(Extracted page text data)
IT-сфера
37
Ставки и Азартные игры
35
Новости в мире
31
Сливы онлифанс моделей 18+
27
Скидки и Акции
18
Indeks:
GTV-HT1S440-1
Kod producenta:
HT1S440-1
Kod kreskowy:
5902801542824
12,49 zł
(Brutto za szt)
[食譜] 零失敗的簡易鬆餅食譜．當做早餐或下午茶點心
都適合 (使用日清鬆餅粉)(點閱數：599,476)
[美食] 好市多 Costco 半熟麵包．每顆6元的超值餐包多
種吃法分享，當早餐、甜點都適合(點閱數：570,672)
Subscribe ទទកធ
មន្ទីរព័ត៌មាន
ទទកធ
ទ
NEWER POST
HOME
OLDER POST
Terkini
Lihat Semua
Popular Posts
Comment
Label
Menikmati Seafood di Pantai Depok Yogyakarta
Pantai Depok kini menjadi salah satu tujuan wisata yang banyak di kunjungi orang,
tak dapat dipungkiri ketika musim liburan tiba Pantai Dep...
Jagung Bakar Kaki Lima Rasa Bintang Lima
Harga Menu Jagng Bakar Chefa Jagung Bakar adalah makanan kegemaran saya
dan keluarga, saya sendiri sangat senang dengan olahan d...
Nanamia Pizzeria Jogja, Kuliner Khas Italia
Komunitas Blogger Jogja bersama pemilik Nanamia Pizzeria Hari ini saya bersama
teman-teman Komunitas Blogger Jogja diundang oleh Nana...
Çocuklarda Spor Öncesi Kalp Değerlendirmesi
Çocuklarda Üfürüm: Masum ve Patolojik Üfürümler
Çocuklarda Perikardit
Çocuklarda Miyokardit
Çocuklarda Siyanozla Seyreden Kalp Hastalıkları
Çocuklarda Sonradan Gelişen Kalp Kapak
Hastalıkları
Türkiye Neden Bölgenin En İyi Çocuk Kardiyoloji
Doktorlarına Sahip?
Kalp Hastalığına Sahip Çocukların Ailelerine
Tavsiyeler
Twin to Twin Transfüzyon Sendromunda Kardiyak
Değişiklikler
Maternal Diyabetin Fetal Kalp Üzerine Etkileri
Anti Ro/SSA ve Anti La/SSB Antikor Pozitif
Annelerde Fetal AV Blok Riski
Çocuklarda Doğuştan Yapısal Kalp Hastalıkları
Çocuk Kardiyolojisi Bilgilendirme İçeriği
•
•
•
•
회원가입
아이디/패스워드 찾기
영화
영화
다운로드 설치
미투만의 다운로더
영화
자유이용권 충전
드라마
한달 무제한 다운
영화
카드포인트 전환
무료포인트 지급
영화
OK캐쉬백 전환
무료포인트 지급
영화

_TASK BRIEF_: Quote in full each line from the top of the records above through the line with "都適合 (使用日清鬆餅粉)(點閱數：599,476)"; stop after that line.

_EXPECTED OUTPUT_:
IT-сфера
37
Ставки и Азартные игры
35
Новости в мире
31
Сливы онлифанс моделей 18+
27
Скидки и Акции
18
Indeks:
GTV-HT1S440-1
Kod producenta:
HT1S440-1
Kod kreskowy:
5902801542824
12,49 zł
(Brutto za szt)
[食譜] 零失敗的簡易鬆餅食譜．當做早餐或下午茶點心
都適合 (使用日清鬆餅粉)(點閱數：599,476)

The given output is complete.